It’s the end of another long day. The gym kit might be packed and ready to rock after work, but the cosy spot n the sofa next to your honey-pie is calling your name. Snuggle in with a glass of wine and the kettle chips or go get sweaty and munch on steamed broccoli? No matter how much you know you should – and that you’ll feel great afterwards – making it happen is hard. Especially after a tough day and especially if you are one half of a couple.
Psychologists suggest that willpower is like a muscle – it gets stronger over time with use, but it can also get tired after a long period of use. So a tough day at work will see a dip in your willpower to get to gym and stick to the nutrition plan. Just knowing that this can be a challenge will allow you prepare for it. Plan how you will talk yourself back into sticking with it by writing down the thoughts you think when you skip the gym or blow the diet. If you know what you think when you fail, you can prepare for the thought patterns that sabotage you for next time.
Get someone to keep you accountable, a workout buddy, for instance. For most of us, our partner won’t fulfill this role. It’s not that our partners don’t want us to get trim, it’s just that generally people in couples encourage the bad habits in each other. On average, men and women each gain a stone/14 lbs after settling into to a long term relationship!
It’s hard enough to keep going when willpower is depleted, but throw in someone you love waiting at home with the Hagen Daas, and you’re toast! Also, some partners are not supportive of the time away, energy and dedication it takes to get or maintain a good level of fitness, even if they would appreciate the results.

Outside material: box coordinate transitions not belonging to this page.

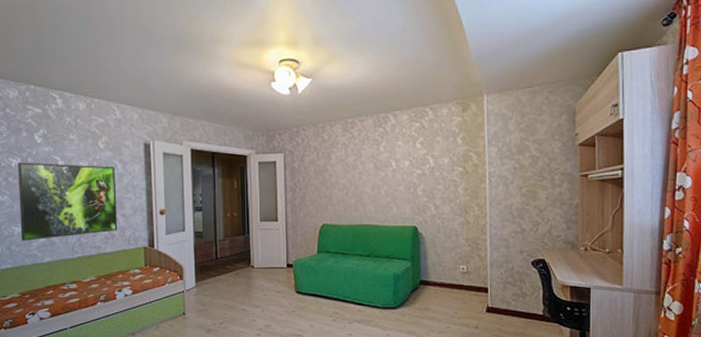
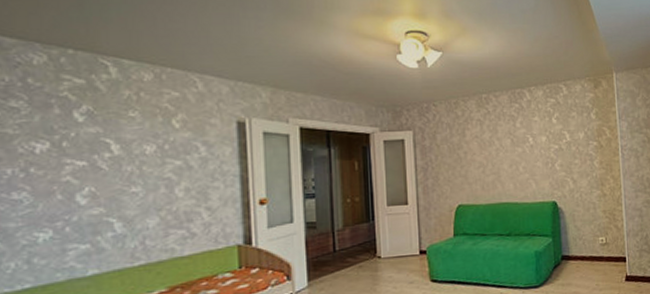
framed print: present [18,162,118,241] -> none [45,147,201,251]

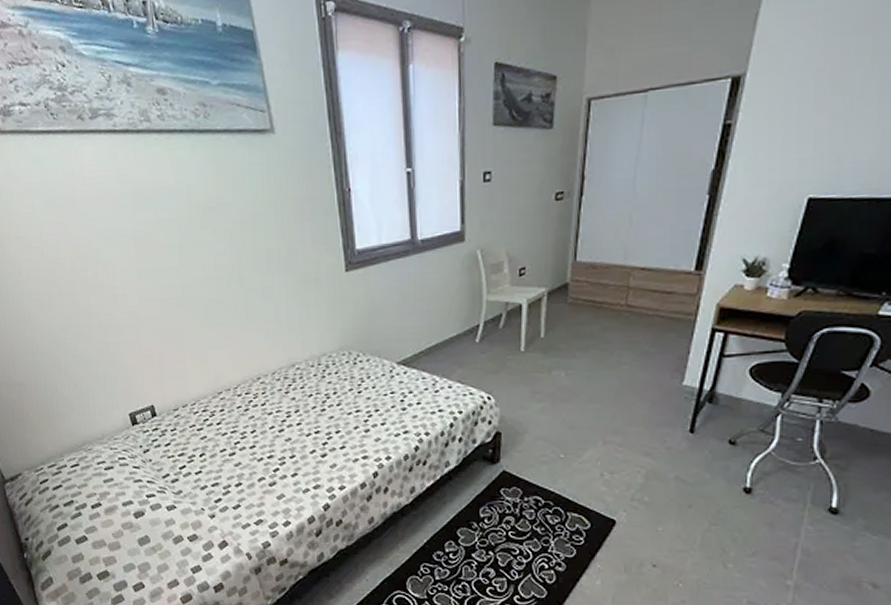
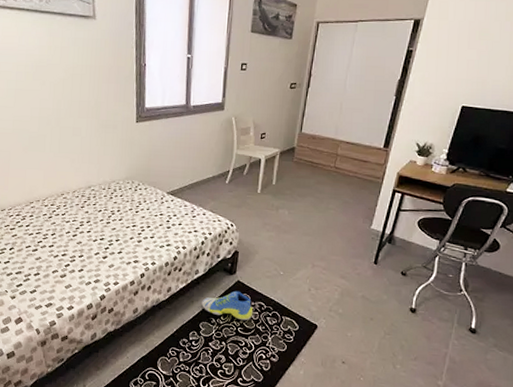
sneaker: none [457,484,528,522] -> present [202,290,254,321]

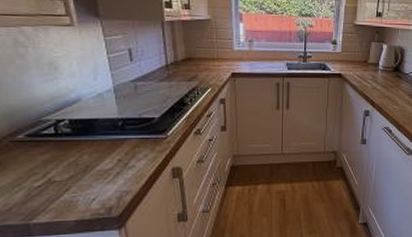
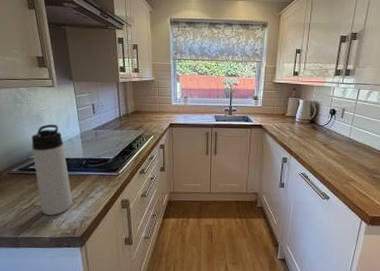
thermos bottle: none [43,76,106,193] -> present [31,124,73,215]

But if your partner is a couch potato or a junk food junkie, doesn’t mean you have to follow suit. If you want to eat together and spend time without sacrificing your goals, you’re going to have to switch on your problem solving mode. This might be cooking meals that can accommodate both of you (for instance, I eat my eggs and bacon with spinach while my non-fitness husband has his with lots of toast). It might be about substituting extra veg for parts of the meal or being prepared to eat different things. Plan your workouts like non-negotiable appointments. Tell your partner you will working out those evenings/mornings, that way if you don’t you know you’ll have to answer for it.
Lack of willpower affects us all. And our relationships will either encourage or discourage our efforts. Seek out supportive people. And tell the people you care about what you need from them. These are challenges that you can deal with. The good news is that just like muscle, willpower can get stronger with repeated use!